Thanks, for the info,very enlightening and something I will keep an eye on. I,ve just had a transplant [ 4 weeks 2day] tests next week so I,II see where I,m at. Thanks again.
Michael

My nephrologist and literature I have read talk about the importance of going light on red meat, that the kidneys have trouble processing red meat. Chicken, fish, pork have been staples on my diet. However, the nephrologist did not mean to eliminate it altogether. Maybe once or twice a week, max. I have one kidney so pay attention to all the caveats. Has been holding well for close to ten years, but luckily my numbers have been low and I only started Revlimid two months ago. Light dose.
Ed

Hi Ed,

Your post is most helpful because my husband also has one kidney.
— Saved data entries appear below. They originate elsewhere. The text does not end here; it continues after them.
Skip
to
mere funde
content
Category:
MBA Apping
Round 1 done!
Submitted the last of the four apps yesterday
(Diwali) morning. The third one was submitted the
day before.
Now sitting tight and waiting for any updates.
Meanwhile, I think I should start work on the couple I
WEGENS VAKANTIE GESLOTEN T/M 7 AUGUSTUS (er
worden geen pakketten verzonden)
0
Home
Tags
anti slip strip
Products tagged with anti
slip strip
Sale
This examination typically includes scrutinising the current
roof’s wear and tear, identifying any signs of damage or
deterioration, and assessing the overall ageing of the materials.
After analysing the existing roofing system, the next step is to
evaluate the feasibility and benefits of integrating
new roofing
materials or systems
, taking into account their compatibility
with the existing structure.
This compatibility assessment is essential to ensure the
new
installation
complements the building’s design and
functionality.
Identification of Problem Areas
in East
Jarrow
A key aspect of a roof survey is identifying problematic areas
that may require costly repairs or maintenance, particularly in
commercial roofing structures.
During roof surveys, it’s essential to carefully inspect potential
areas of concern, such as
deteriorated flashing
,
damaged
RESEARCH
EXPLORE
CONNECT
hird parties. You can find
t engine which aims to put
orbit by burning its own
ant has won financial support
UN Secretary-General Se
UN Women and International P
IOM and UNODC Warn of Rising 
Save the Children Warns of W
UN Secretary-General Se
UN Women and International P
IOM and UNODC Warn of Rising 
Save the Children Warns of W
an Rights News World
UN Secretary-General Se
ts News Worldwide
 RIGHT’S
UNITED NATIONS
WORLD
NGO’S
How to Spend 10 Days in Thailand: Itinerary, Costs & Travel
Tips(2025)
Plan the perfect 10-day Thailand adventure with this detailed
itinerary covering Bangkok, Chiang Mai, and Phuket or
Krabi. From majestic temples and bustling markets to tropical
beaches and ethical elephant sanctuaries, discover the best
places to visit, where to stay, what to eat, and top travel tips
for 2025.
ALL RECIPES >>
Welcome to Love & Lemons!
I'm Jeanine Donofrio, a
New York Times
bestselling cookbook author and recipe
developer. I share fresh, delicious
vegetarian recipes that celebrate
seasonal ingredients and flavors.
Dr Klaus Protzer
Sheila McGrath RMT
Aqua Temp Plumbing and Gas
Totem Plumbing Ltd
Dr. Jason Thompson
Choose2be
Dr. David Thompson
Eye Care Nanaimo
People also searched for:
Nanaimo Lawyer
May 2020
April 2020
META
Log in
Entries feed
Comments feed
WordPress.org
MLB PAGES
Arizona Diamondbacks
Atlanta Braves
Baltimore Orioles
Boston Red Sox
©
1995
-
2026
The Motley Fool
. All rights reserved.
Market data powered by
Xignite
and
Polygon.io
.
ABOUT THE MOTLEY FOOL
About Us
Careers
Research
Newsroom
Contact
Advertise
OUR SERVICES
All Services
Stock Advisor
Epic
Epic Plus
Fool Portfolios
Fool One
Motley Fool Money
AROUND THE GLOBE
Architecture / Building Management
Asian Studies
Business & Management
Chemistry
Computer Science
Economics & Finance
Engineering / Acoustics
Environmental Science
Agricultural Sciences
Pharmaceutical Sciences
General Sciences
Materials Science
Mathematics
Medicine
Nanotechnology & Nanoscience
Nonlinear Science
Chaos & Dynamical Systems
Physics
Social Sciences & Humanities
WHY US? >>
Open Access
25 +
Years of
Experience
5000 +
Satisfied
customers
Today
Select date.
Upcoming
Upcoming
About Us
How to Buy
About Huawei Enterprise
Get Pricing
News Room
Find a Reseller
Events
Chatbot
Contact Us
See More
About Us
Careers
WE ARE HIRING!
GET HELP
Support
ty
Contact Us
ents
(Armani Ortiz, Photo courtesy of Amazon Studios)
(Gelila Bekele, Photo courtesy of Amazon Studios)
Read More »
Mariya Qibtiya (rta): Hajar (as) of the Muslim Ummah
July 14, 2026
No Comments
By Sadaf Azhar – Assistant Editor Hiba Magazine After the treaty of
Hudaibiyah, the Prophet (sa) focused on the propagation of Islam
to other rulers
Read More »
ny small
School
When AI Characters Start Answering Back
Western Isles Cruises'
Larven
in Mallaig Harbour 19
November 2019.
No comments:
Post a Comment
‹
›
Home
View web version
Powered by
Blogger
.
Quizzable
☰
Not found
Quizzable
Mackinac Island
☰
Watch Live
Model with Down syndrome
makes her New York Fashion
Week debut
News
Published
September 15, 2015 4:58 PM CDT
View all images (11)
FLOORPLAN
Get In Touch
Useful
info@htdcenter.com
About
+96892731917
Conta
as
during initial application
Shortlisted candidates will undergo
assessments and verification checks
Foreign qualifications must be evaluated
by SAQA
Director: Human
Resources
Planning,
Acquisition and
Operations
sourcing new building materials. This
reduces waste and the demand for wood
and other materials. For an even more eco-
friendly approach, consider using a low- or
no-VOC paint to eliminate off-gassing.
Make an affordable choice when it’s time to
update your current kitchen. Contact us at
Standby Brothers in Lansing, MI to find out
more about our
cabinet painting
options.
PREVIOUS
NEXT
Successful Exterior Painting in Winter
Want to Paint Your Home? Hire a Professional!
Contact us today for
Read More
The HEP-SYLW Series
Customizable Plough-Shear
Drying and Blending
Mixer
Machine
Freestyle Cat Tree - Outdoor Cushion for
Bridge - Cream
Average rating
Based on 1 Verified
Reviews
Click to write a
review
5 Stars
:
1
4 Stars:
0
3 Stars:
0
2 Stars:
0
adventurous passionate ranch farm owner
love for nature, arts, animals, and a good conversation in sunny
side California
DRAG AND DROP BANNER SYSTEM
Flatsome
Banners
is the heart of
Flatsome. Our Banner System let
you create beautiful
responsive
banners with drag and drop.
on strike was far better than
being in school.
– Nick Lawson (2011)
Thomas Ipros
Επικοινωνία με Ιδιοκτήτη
He was diagnosed with multiple myeloma in January of this year, and has been receiving both Velcade and Dexamethasone for treatment. While his kidney function was fine at the time of diagnosis, just last week his creatinine level shot up to 3.3. Tomorrow we see a nephrologist for the first time. I am interested in knowing if any of your doctors, particularly the nephrologist, have expressed more concern over the one kidney. Are the precautions more tighter, or does a single kidney have any bearing on outcomes? Good to hear you have a good ten years before starting on Revlimid. Thanks Ed for any info you can share.